Olivier Roussat, directeur général de Bouygues dévoile ce qui attend les 530 boutiques et les milliers de salariés de SFR en cas de feu vert de l’Autorité de la concurrence.
Alors que le projet de rachat de SFR par Bouygues Telecom, Free et Orange doit encore obtenir le feu vert des autorités de la concurrence, une question revient avec insistance : que deviendront les quelque 530 boutiques de l’opérateur au carré rouge et leurs salariés ? Invité de La Grande Interview sur BFM Business le 16 juin, le directeur général de Bouygues Telecom, Olivier Roussat, a apporté plusieurs éléments de réponse.
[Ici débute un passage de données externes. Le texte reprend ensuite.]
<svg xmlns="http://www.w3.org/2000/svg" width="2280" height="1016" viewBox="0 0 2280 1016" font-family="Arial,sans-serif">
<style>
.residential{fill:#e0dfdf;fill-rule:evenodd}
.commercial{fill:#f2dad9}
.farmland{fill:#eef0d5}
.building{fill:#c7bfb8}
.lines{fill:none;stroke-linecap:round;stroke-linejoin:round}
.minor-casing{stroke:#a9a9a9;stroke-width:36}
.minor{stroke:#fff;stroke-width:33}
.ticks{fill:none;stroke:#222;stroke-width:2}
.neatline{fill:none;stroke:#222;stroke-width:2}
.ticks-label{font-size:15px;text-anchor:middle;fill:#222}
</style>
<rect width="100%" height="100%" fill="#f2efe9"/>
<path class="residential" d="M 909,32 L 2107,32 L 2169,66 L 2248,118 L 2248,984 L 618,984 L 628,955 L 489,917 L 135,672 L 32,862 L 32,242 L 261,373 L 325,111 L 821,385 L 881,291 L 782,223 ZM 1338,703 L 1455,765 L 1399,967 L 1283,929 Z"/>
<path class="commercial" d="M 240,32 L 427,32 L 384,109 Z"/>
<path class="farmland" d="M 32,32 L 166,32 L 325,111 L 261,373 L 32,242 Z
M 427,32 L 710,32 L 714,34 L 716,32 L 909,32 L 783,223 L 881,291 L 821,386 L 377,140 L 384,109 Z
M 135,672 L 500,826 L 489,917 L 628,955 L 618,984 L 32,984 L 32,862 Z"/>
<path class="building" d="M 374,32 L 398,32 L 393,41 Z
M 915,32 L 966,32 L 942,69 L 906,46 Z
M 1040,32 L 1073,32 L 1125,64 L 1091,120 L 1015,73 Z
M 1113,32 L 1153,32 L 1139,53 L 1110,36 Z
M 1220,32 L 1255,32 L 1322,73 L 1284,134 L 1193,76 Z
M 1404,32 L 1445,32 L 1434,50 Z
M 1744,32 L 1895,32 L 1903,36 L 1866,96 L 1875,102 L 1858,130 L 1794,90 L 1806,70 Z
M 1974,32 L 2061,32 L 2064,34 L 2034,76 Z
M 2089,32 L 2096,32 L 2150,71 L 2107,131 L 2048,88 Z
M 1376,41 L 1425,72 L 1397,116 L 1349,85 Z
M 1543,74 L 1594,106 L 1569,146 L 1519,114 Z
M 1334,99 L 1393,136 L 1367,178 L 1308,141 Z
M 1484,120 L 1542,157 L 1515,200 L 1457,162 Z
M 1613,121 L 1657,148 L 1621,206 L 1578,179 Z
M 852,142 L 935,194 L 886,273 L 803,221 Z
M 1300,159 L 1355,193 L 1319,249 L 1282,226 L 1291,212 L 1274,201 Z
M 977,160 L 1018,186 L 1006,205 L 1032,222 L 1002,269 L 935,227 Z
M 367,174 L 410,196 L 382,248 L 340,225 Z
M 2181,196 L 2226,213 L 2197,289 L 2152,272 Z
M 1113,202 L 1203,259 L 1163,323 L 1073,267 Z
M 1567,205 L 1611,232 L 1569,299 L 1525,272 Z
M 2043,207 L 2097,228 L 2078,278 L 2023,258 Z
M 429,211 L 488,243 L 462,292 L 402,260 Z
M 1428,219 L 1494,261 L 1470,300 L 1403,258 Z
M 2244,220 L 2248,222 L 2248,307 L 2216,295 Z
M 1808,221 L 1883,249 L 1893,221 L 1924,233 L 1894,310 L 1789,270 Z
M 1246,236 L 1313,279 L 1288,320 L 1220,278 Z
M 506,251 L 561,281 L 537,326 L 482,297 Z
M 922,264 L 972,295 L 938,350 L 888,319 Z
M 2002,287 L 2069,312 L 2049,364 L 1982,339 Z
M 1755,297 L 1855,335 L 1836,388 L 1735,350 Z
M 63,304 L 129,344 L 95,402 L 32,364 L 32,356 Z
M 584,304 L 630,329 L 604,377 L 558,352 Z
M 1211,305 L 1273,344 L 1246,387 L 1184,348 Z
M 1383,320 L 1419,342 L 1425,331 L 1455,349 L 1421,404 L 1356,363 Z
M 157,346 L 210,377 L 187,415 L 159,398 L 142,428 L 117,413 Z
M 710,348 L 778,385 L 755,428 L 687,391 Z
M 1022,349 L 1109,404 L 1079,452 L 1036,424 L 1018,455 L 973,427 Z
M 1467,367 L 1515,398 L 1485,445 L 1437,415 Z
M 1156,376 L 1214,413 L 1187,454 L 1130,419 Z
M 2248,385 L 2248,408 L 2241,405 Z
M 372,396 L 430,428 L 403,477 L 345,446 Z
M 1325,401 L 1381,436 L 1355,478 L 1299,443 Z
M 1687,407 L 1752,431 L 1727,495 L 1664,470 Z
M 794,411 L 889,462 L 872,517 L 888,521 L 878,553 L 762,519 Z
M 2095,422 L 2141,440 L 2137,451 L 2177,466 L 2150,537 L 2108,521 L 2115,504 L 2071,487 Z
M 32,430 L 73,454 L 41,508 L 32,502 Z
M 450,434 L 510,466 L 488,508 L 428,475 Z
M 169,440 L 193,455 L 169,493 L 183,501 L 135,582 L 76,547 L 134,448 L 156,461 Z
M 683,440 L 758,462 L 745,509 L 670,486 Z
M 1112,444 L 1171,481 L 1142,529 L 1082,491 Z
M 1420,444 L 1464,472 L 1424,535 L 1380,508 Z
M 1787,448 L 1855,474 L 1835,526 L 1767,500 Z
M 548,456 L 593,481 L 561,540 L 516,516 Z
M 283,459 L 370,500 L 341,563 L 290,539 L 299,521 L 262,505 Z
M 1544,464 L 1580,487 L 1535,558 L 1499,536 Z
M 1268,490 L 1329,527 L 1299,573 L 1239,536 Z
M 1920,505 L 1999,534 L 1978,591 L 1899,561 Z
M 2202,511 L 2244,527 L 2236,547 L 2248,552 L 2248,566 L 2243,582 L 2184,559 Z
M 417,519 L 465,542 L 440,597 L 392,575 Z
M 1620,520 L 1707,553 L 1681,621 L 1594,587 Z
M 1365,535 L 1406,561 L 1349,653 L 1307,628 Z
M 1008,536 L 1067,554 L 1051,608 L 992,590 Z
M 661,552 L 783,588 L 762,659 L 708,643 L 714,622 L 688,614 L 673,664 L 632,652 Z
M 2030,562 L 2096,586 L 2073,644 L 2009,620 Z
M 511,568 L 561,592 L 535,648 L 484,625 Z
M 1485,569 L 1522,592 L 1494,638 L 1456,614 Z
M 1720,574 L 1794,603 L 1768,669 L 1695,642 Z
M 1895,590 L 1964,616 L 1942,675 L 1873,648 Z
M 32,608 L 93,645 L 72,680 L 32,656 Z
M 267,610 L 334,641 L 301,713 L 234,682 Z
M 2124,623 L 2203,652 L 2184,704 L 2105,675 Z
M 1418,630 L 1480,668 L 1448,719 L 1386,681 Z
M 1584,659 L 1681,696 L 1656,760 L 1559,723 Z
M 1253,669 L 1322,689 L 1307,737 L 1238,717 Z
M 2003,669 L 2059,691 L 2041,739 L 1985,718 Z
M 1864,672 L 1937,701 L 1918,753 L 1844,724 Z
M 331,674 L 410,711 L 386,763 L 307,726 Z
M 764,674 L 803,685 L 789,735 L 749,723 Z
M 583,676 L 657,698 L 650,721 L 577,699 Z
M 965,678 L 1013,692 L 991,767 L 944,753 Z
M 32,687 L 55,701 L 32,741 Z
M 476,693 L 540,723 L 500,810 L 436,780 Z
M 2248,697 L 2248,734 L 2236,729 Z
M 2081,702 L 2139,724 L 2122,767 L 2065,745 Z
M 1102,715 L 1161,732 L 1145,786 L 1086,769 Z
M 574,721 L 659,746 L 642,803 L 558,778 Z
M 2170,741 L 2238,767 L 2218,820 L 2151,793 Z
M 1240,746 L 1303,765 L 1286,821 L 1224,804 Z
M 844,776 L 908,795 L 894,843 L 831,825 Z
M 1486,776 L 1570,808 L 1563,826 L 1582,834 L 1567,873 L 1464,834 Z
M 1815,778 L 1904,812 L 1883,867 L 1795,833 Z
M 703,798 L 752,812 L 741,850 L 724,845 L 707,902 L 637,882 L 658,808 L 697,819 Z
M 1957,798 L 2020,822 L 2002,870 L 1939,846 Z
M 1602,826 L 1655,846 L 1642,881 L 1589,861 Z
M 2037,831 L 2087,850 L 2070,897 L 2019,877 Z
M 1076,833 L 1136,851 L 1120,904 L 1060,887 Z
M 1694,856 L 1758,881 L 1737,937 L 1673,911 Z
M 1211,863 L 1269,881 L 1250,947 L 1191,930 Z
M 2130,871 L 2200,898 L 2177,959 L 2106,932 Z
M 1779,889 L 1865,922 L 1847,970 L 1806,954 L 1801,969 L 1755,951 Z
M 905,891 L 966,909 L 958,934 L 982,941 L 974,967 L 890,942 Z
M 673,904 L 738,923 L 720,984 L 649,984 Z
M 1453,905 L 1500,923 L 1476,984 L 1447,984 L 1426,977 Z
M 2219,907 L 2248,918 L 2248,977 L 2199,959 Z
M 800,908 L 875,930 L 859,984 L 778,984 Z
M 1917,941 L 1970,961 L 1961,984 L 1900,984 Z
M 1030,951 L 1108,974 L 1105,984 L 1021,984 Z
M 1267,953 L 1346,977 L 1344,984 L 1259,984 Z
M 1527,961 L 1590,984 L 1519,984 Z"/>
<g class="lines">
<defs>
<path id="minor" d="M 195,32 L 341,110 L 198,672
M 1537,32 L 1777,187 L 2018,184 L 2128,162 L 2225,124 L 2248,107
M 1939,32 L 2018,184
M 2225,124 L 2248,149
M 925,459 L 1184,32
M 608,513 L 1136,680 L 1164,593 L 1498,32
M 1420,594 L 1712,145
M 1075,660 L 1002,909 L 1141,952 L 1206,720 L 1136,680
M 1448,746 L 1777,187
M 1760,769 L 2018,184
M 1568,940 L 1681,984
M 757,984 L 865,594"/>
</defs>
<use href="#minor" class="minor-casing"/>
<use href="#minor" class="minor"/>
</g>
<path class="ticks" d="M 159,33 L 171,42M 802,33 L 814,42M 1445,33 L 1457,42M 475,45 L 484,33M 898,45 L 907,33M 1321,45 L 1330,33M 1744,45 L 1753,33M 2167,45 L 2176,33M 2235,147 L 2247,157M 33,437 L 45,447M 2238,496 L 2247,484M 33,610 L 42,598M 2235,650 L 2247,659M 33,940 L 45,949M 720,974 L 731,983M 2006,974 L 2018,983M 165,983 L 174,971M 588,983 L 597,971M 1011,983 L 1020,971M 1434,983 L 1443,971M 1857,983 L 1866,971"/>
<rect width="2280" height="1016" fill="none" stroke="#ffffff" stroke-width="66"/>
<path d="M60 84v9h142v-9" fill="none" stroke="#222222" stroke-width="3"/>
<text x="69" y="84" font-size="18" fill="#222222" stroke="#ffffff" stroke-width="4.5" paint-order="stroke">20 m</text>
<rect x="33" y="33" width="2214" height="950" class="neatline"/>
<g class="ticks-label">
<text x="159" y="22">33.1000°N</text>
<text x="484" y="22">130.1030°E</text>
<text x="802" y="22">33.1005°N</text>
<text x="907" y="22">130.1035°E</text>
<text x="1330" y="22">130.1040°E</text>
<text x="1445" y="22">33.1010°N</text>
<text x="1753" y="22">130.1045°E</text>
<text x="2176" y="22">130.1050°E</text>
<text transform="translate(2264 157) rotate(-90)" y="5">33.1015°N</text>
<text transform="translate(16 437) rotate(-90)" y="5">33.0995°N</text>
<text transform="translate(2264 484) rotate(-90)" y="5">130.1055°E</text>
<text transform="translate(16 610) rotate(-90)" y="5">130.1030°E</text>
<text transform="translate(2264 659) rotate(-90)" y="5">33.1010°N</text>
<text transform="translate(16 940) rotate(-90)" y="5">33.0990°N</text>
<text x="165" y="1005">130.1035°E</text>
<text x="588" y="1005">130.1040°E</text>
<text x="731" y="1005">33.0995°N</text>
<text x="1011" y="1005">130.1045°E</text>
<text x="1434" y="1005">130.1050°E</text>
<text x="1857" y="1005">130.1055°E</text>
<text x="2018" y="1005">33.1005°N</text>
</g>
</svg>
Concernant le réseau de distribution physique de SFR, le dirigeant a clairement indiqué que toutes les boutiques ne seraient pas conservées. « Vous avez un problème très bête dans les boutiques. Vous avez des boutiques (concurrentes) qui sont parfois les unes à côté des autres et vous avez pour un certain nombre de contrats de boutiques la garantie qu’il n’a pas une boutique de la même marque dans un rayon de 500 ou 600 m. Donc si vous vous trouvez avec une boutique juste à côté, c’est pas possible. Il faut dissocier la partie employeur des boutiques, et la partie physique, l’objectif c’est de reprendre chacun 40 boutiques », a-t-il expliqué. Les trois opérateurs repreneurs envisageraient ainsi de récupérer environ 120 points de vente au total, par conséquent près de 410 boutiques devraient disparaître.
Olivier Roussat a également détaillé le calendrier envisagé si l’opération est validée : « La première étape, elle dure 18 mois, c’est la phase d’antitrust. Pendant 18 mois, il se passe rien. Au bout de 18 mois, si nous avons l’autorisation de faire le deal, vous avez une nouvelle période de 30 mois qui s’ouvre. Cette période de migration est donc pendant toute cette période, vous prenez les clients de la base SFR pour les loger, soit chez Orange, soit chez Iliad, soit chez nous. Et donc dans toute cette période-là, la marque elle continue d’exister pour les clients. En revanche, on l’utilise pas d’un point de vue commercialisation. »
L’objectif affiché est de rendre cette transition la plus transparente possible pour les abonnés concernés. « Et ce qu’il faut comprendre c’est que les opérateurs cherchent à migrer en réduisant au maximum la gêne pour le client, c’est-à-dire que on essaye de faire un maximum de choses, c’est-à-dire on télécharge directement son mobile, on vient le changer de façon sans couture pour lui pour éviter que le client soit gêné par le changement d’opérateur. »
Sur la question sociale, particulièrement sensible, le patron de Bouygues Telecom assure que les effectifs seront nécessaires durant toute la phase de migration des clients. « Le premier sujet à très court terme, c’est tous les salariés qui vont être dans les boutiques parce qu’on peut raisonnablement comprendre que si la marque disparaît, vous avez moins de gens qui se présentent dans les boutiques. Sur le reste, c’est de garder les collaborateurs clairement pendant les 30 mois de migration, il faut faire marcher l’opérateur et il faut que les salariés restent, c’est-à-dire que très concrètement, notre problématique est une problématique d’abord de rétention. »
Concernant les activités entreprises de SFR, le dirigeant se montre encore plus précis. « tous les salariés de SFR Business basculeront automatiquement chez Bouygues Telecom dès le premier jour, puisqu’on achète l’activité dès lors qu’on a l’autorisation par l’antitrust, encore une fois. »
Pour le reste des équipes, une structure dédiée à la migration serait mise en place. « Puis sur le reste, une société va réaliser la migration des clients pour aller vers les opérateurs cibles. Cette société elle dure 30 mois et nous avons besoin que les collaborateurs y restent dans cette société. » Une nécessité qui impose selon lui la mise en place de dispositifs spécifiques afin d’éviter les départs.« Il faut donc mettre en place des plans qui vous garantissent que les gens restent » pendant cette période puis « vous les dispatchez progressivement ».